In a recent wander through the Internet links, I landed on an article about early 20th century Vienna, one of my favorite history times (and time-traveling places I’d like to visit). In further wandering, based on newly viewed comments and ideas surfacing, I was struck by how significant Vienna’s impact has been on the rest of us and how the rest of the 20th century pushed her into a more obscure standing until recently. Though it is really 1905 in general that will be explored in this posting, here are my musings for the city and year.
To be considered: Though the political leadership in Europe was dominated by monarchies, the growing resentment in countries’ populations, from the educated elite, to the burgeoning middle classes, to the teaming lower class workers, all generated various opposing political models and that each of these groups wanted change of a different kind. Yet, that change was not going to accommodate the continued control of a monarch. Vienna was perhaps the least prepared to take on these forces, though that is arguable when compared to the other monarchies at the time: Russia and the Romanovs, the House of Savoy in Italy, the mostly German DNA English Victoria, the Hohenzollern of Germany.
Isn’t it interesting that the elite minds in Vienna at the time were among the world’s leaders in discussions of economic models, aesthetics, psychology, philosophy, music, literature, film and politics. Vienna was perhaps the fifth or sixth largest city in the world at the time and the melting pot capital of an empire, not a country. There were more than a dozen languages used in the Austrian military, though commands were made in German. Ideas brought up among the intellectuals in Vienna were germinated in Berlin, or London, or Paris and visa versa. The world was burgeoning with the fruits of the late 19th century, with the appeal for historicism, looking backwards and fostering a sentimentality held by the ruling class, while the new technology was pressuring the individuals in the upper class and society as a whole to take on a new personae. Note that electricity, petroleum and the use of steel frames in buildings are factors for change that the 1890s is not at all fully aware of or of how much change will occur in short order.

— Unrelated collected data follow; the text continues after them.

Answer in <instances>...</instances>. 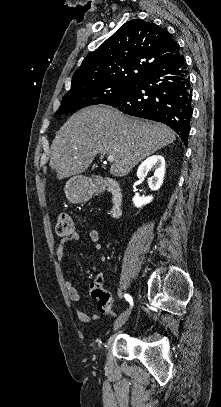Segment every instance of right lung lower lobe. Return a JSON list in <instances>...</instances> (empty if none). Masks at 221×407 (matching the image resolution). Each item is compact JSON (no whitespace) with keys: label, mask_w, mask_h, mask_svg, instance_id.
<instances>
[{"label":"right lung lower lobe","mask_w":221,"mask_h":407,"mask_svg":"<svg viewBox=\"0 0 221 407\" xmlns=\"http://www.w3.org/2000/svg\"><path fill=\"white\" fill-rule=\"evenodd\" d=\"M191 93L187 64L179 47L171 58L148 71L128 93L105 104L168 125L187 146Z\"/></svg>","instance_id":"1"}]
</instances>
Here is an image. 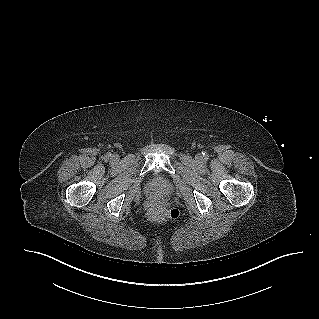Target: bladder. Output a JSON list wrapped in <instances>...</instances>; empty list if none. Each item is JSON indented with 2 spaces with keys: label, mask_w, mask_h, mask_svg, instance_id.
Segmentation results:
<instances>
[{
  "label": "bladder",
  "mask_w": 319,
  "mask_h": 319,
  "mask_svg": "<svg viewBox=\"0 0 319 319\" xmlns=\"http://www.w3.org/2000/svg\"><path fill=\"white\" fill-rule=\"evenodd\" d=\"M171 190V183L164 177H155L148 182L147 192L150 196L167 194Z\"/></svg>",
  "instance_id": "obj_1"
}]
</instances>
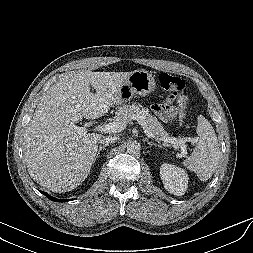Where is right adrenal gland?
<instances>
[{
  "label": "right adrenal gland",
  "instance_id": "right-adrenal-gland-1",
  "mask_svg": "<svg viewBox=\"0 0 253 253\" xmlns=\"http://www.w3.org/2000/svg\"><path fill=\"white\" fill-rule=\"evenodd\" d=\"M106 147H107V145L100 146V147L97 149L96 157L100 154V151H101V150H104Z\"/></svg>",
  "mask_w": 253,
  "mask_h": 253
}]
</instances>
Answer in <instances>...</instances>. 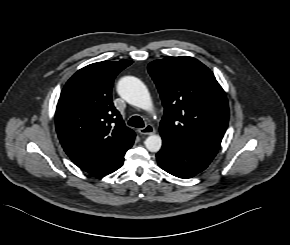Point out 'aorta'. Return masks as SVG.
<instances>
[{
  "mask_svg": "<svg viewBox=\"0 0 290 245\" xmlns=\"http://www.w3.org/2000/svg\"><path fill=\"white\" fill-rule=\"evenodd\" d=\"M119 95L129 104L146 111L153 110L150 93L145 84L136 77L126 76L117 84ZM145 146L150 152H158L162 146L160 135H150L145 140Z\"/></svg>",
  "mask_w": 290,
  "mask_h": 245,
  "instance_id": "aorta-1",
  "label": "aorta"
}]
</instances>
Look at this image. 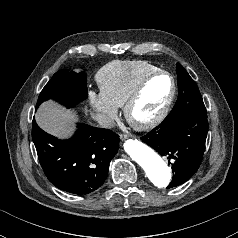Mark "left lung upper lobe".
<instances>
[{
	"label": "left lung upper lobe",
	"instance_id": "left-lung-upper-lobe-1",
	"mask_svg": "<svg viewBox=\"0 0 238 238\" xmlns=\"http://www.w3.org/2000/svg\"><path fill=\"white\" fill-rule=\"evenodd\" d=\"M178 99L170 114L179 112H206L203 99L195 81L183 66L177 63Z\"/></svg>",
	"mask_w": 238,
	"mask_h": 238
}]
</instances>
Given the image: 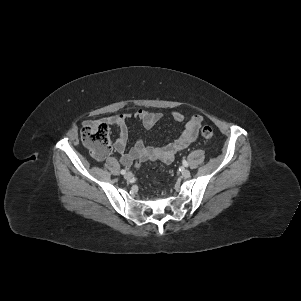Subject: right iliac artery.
I'll return each instance as SVG.
<instances>
[{"label": "right iliac artery", "mask_w": 301, "mask_h": 301, "mask_svg": "<svg viewBox=\"0 0 301 301\" xmlns=\"http://www.w3.org/2000/svg\"><path fill=\"white\" fill-rule=\"evenodd\" d=\"M120 173L124 175L126 173V170H121Z\"/></svg>", "instance_id": "1"}]
</instances>
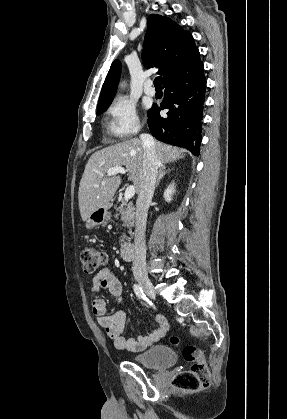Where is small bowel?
Masks as SVG:
<instances>
[{
  "label": "small bowel",
  "instance_id": "c3829d8e",
  "mask_svg": "<svg viewBox=\"0 0 287 419\" xmlns=\"http://www.w3.org/2000/svg\"><path fill=\"white\" fill-rule=\"evenodd\" d=\"M100 288L108 290L116 299L121 302L122 285L119 278L109 267L99 270L92 278L91 292L97 293ZM107 305L104 299L95 298L92 301V312L98 324L106 331L113 341L115 348L132 352H141L153 343L163 338L168 330L169 323L163 315L156 317V328L139 338H125L122 333L126 326V315L122 311H117L111 315L106 314Z\"/></svg>",
  "mask_w": 287,
  "mask_h": 419
}]
</instances>
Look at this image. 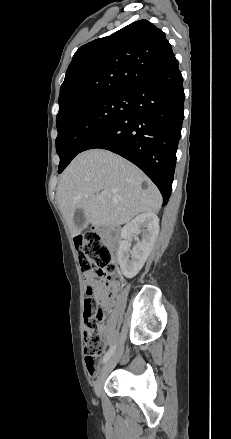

In the decade leading up to 1900, the battery, roll film and the accompanying motion picture projector, the radio, submarine, X-rays and the fountain pen, to name a few, were invented and pushing their users into thoughts, actions and places they could barely understand at the time. By 1914, all of these will be used, plus the improvement upon the airplane and other weapons of mass destruction, in the Great War. The world will be altered irrevocably to foster new thoughts, new politics. new boundaries, new inventions and new problems.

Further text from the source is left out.